While it is categorized as a children’s book, I actually wonder if children would understand why it is humorous. The benefits I could see would be its educational value in introducing idioms and homophones. For the adults reading it though, it will definitely produce a few giggles.

Next time you’re in the library, see if you can find a copy of this humorous book. Give a read and brighten your day. I give it a 5 out of 5.

Posted in Book Review, Movies

Owen Meany and Simon Birch

Possibly I was a bit hasty in my post about A Prayer for Owen Meany. I watched the movie version, which is entitled Simon Burch, during the snow storm this week and developed a new appreciation for the novel. I also realized I had missed the most obvious part of the book; Owen is the Jesus figure. The movie makes it visually clear, but there are numerous blatant clues in the book.

  1. Owen prophesies his own death.
  2. He dies while saving others.
  3. He continues to speak to John after his death (a form of resurrection).
  4. His parents claim he was born of a virgin.
  5. He had complete faith in God.

It does fall apart a bit when you consider how many transgressions he had while alive, but no one can actually BE Jesus.
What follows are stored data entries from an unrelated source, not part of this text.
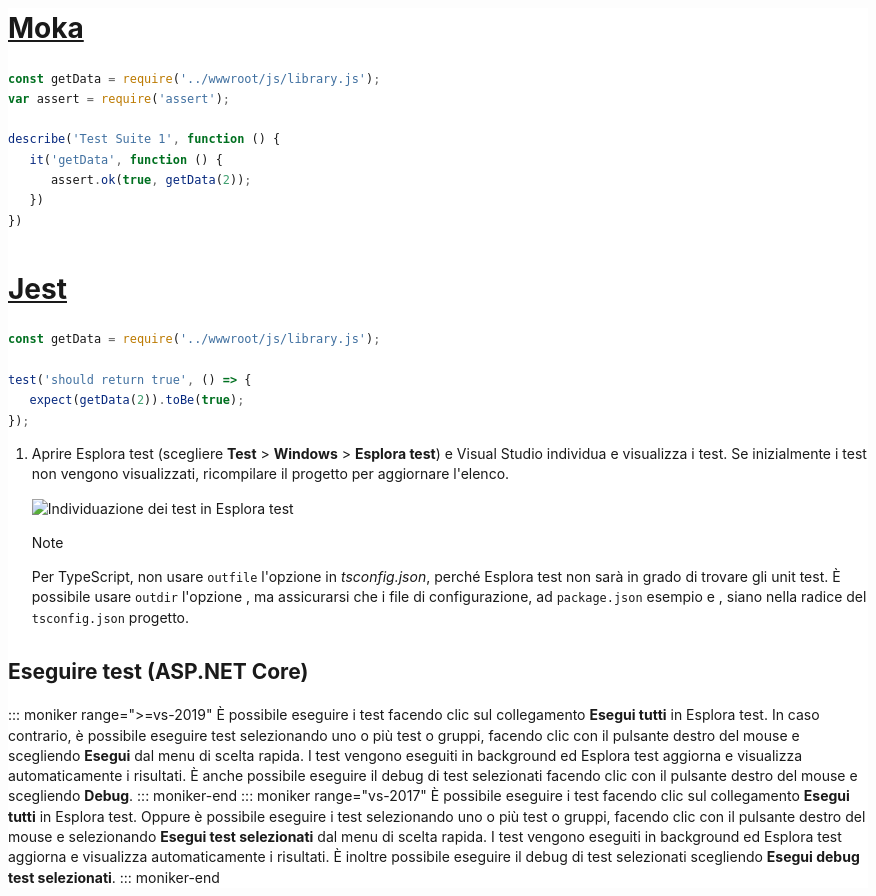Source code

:    # <a name="mocha"></a>[Moka](#tab/mocha)

   ```typescript
   const getData = require('../wwwroot/js/library.js');
   var assert = require('assert');
    
   describe('Test Suite 1', function () {
      it('getData', function () {
         assert.ok(true, getData(2));
      })
   })
   ```

   # <a name="jest"></a>[Jest](#tab/jest)

   ```typescript
   const getData = require('../wwwroot/js/library.js');
    
   test('should return true', () => {
      expect(getData(2)).toBe(true);
   });
   ```

1. Aprire Esplora test (scegliere **Test**  >  **Windows**  >  **Esplora test**) e Visual Studio individua e visualizza i test. Se inizialmente i test non vengono visualizzati, ricompilare il progetto per aggiornare l'elenco.

   ![Individuazione dei test in Esplora test](../javascript/media/unit-tests-aspnet-core-discovery.png)

   > [!NOTE]
   > Per TypeScript, non usare `outfile` l'opzione in *tsconfig.json*, perché Esplora test non sarà in grado di trovare gli unit test. È possibile usare `outdir` l'opzione , ma assicurarsi che i file di configurazione, ad `package.json` esempio e , siano nella radice del `tsconfig.json` progetto.

## <a name="run-tests-aspnet-core"></a>Eseguire test (ASP.NET Core)

::: moniker range=">=vs-2019"
È possibile eseguire i test facendo clic sul collegamento **Esegui tutti** in Esplora test. In caso contrario, è possibile eseguire test selezionando uno o più test o gruppi, facendo clic con il pulsante destro del mouse e scegliendo **Esegui** dal menu di scelta rapida. I test vengono eseguiti in background ed Esplora test aggiorna e visualizza automaticamente i risultati. È anche possibile eseguire il debug di test selezionati facendo clic con il pulsante destro del mouse e scegliendo **Debug**.
::: moniker-end
::: moniker range="vs-2017"
È possibile eseguire i test facendo clic sul collegamento **Esegui tutti** in Esplora test. Oppure è possibile eseguire i test selezionando uno o più test o gruppi, facendo clic con il pulsante destro del mouse e selezionando **Esegui test selezionati** dal menu di scelta rapida. I test vengono eseguiti in background ed Esplora test aggiorna e visualizza automaticamente i risultati. È inoltre possibile eseguire il debug di test selezionati scegliendo **Esegui debug test selezionati**.
::: moniker-end
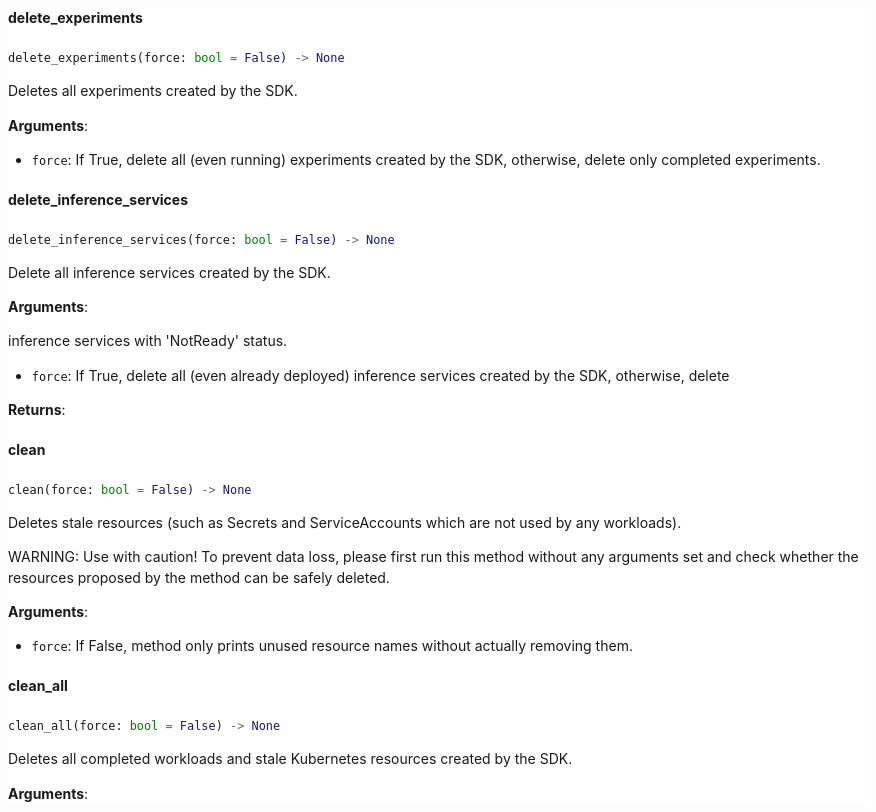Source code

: <a name="kaptain.utils.delete_experiments"></a>
#### delete\_experiments

```python
delete_experiments(force: bool = False) -> None
```

Deletes all experiments created by the SDK.

**Arguments**:

- `force`: If True, delete all (even running) experiments created by the SDK, otherwise, delete only completed experiments.

<a name="kaptain.utils.delete_inference_services"></a>
#### delete\_inference\_services

```python
delete_inference_services(force: bool = False) -> None
```

Delete all inference services created by the SDK.

**Arguments**:

inference services with 'NotReady' status.
- `force`: If True, delete all (even already deployed) inference services created by the SDK, otherwise, delete

**Returns**:



<a name="kaptain.utils.clean"></a>
#### clean

```python
clean(force: bool = False) -> None
```

Deletes stale resources (such as Secrets and ServiceAccounts which are not used by any workloads).

WARNING: Use with caution! To prevent data loss, please first run this method without any arguments set and check
whether the resources proposed by the method can be safely deleted.

**Arguments**:

- `force`: If False, method only prints unused resource names without actually removing them.

<a name="kaptain.utils.clean_all"></a>
#### clean\_all

```python
clean_all(force: bool = False) -> None
```

Deletes all completed workloads and stale Kubernetes resources created by the SDK.

**Arguments**:
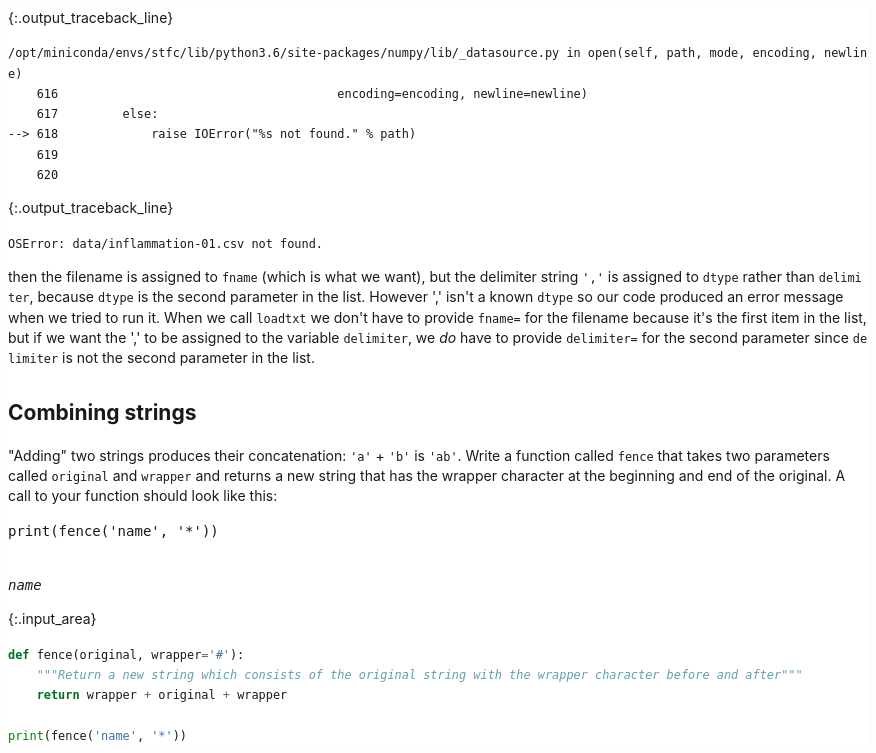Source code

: {:.output_traceback_line}
```
/opt/miniconda/envs/stfc/lib/python3.6/site-packages/numpy/lib/_datasource.py in open(self, path, mode, encoding, newline)
    616                                       encoding=encoding, newline=newline)
    617         else:
--> 618             raise IOError("%s not found." % path)
    619 
    620 

```

{:.output_traceback_line}
```
OSError: data/inflammation-01.csv not found.
```


then the filename is assigned to `fname` (which is what we want), but the delimiter string `','` is assigned to `dtype` rather than `delimiter`, because `dtype` is the second parameter in the list. However ',' isn't a known `dtype` so our code produced an error message when we tried to run it. When we call `loadtxt` we don't have to provide `fname=` for the filename because it's the first item in the list, but if we want the ',' to be assigned to the variable `delimiter`, we *do* have to provide `delimiter=` for the second parameter since `delimiter` is not the second parameter in the list.


<section class="challenge panel panel-success">
<div class="panel-heading">
<h2><span class="fa fa-pencil"></span> Combining strings</h2>
</div>


<div class="panel-body">

<p>"Adding" two strings produces their concatenation: <code>'a'</code> + <code>'b'</code> is <code>'ab'</code>. Write a function called <code>fence</code> that takes two parameters called <code>original</code> and <code>wrapper</code> and returns a new string that has the wrapper character at the beginning and end of the original. A call to your function should look like this:</p>
<div class="codehilite"><pre><span></span><span class="k">print</span><span class="p">(</span><span class="n">fence</span><span class="p">(</span><span class="s1">&#39;name&#39;</span><span class="p">,</span> <span class="s1">&#39;*&#39;</span><span class="p">))</span>

<span class="o">*</span><span class="n">name</span><span class="o">*</span>
</pre></div>

</div>

</section>



{:.input_area}
```python
def fence(original, wrapper='#'):
    """Return a new string which consists of the original string with the wrapper character before and after"""
    return wrapper + original + wrapper

print(fence('name', '*'))
```
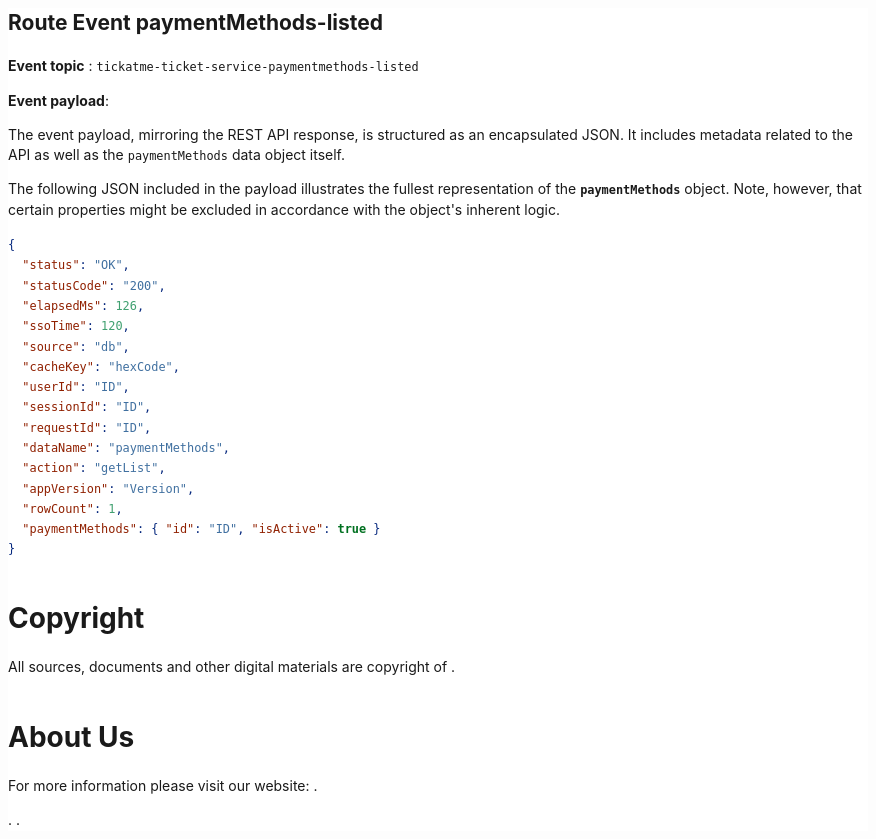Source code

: ## Route Event paymentMethods-listed

**Event topic** : `tickatme-ticket-service-paymentmethods-listed`

**Event payload**:

The event payload, mirroring the REST API response, is structured as an encapsulated JSON. It includes metadata related to the API as well as the `paymentMethods` data object itself.

The following JSON included in the payload illustrates the fullest representation of the **`paymentMethods`** object. Note, however, that certain properties might be excluded in accordance with the object's inherent logic.

```json
{
  "status": "OK",
  "statusCode": "200",
  "elapsedMs": 126,
  "ssoTime": 120,
  "source": "db",
  "cacheKey": "hexCode",
  "userId": "ID",
  "sessionId": "ID",
  "requestId": "ID",
  "dataName": "paymentMethods",
  "action": "getList",
  "appVersion": "Version",
  "rowCount": 1,
  "paymentMethods": { "id": "ID", "isActive": true }
}
```

# Copyright

All sources, documents and other digital materials are copyright of .

# About Us

For more information please visit our website: .

.
.
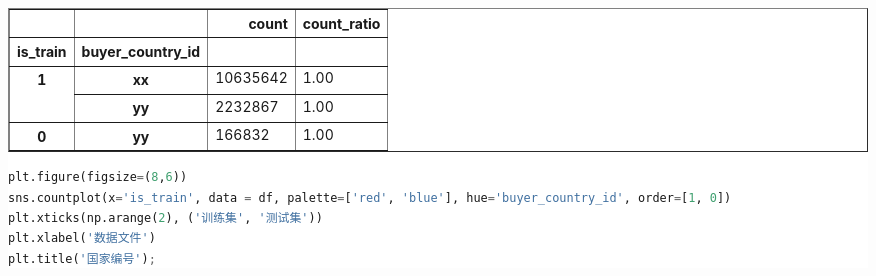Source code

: 
</style>
<table border="1" class="dataframe">
  <thead>
    <tr style="text-align: right;">
      <th></th>
      <th></th>
      <th>count</th>
      <th>count_ratio</th>
    </tr>
    <tr>
      <th>is_train</th>
      <th>buyer_country_id</th>
      <th></th>
      <th></th>
    </tr>
  </thead>
  <tbody>
    <tr>
      <th rowspan="2" valign="top">1</th>
      <th>xx</th>
      <td>10635642</td>
      <td>1.00</td>
    </tr>
    <tr>
      <th>yy</th>
      <td>2232867</td>
      <td>1.00</td>
    </tr>
    <tr>
      <th>0</th>
      <th>yy</th>
      <td>166832</td>
      <td>1.00</td>
    </tr>
  </tbody>
</table>
</div>




```python
plt.figure(figsize=(8,6))
sns.countplot(x='is_train', data = df, palette=['red', 'blue'], hue='buyer_country_id', order=[1, 0])
plt.xticks(np.arange(2), ('训练集', '测试集'))
plt.xlabel('数据文件')
plt.title('国家编号');
```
Now that I’ve made that discovery, it’s time to talk about the movie separate from the book. Simon Birch, as a stand alone movie, is a feel-good film about a young boy and his best friend. It might bring tears to your eyes and it will definitely make you laugh. There are a few sexual references, but nothing too harmful considering the characters are young boys. It’s the kind of movie I would think could spark beneficial conversation about how we should treat people who are different than ourselves. The film also points toward the idea that God has a specific purpose for each of us. That’s very true.

From a technical point of view, the casting supports the characters created by the film, and the filming sets the scenes very well. I was amazed that the film was even able to incorporate visually what I believe is a key symbol in the book–the dollmaker’s dummy, sans iconic red dress–even though the film script does not. All in all, the film does an adequate job of reimagining the story while maintaining some key points of the novel. One point where I was definitely disappointed was in the casting of Owen character, renamed Simon. The movie makes him out to have a physical disability, due to the casting, but in the book, Owen is fully capable; he is simply short and has an odd voice. They do discover in the book the probable medical reason for Owen’s voice, but I don’t think the movie even does the voice justice. The only point when the voice even begins to resemble the voice I hear represented by the novel is when Simon is standing on the bridge saying “I’m sorry.” It’s a small flaw in the film script, but it’s the one that bothered me the most.

owen meany

The film does not disappoint me as an image of a novel because the credits are very clear that this film is only “suggested by” the novel, A Prayer for Owen Meany. From what I can dig up online, John Irving either did not feel that the book could be made into a film properly or that the film was not made properly. Either way, the film slightly changes all of the names, shortens the storyline, creates new scenes, and alters the ending. It doesn’t bother me though because I’m with Irving: the book cannot be made into a movie without being a disappointment. The book is intricate and fascinating, and the more research I do online, the more I want to re-read the book. So much detail is woven into the 600 pages. For example, I was reading online about one possible theme being that sports are idealized too much in America. The argument makes sense from what I remember of the novel, but I definitely did not catch that when I was reading. So, long story short, you may be hearing more about Owen Meany. For now, I’ll tease you with the opening line, which Irving thinks may be his best. The entire story really is there.

I am doomed to remember a boy with a wrecked voice—not because of his voice, or because he was the smallest person I ever knew, or even because he was the instrument of my mother’s death, but because he is the reason I believe in God; I am a Christian because of Owen Meany.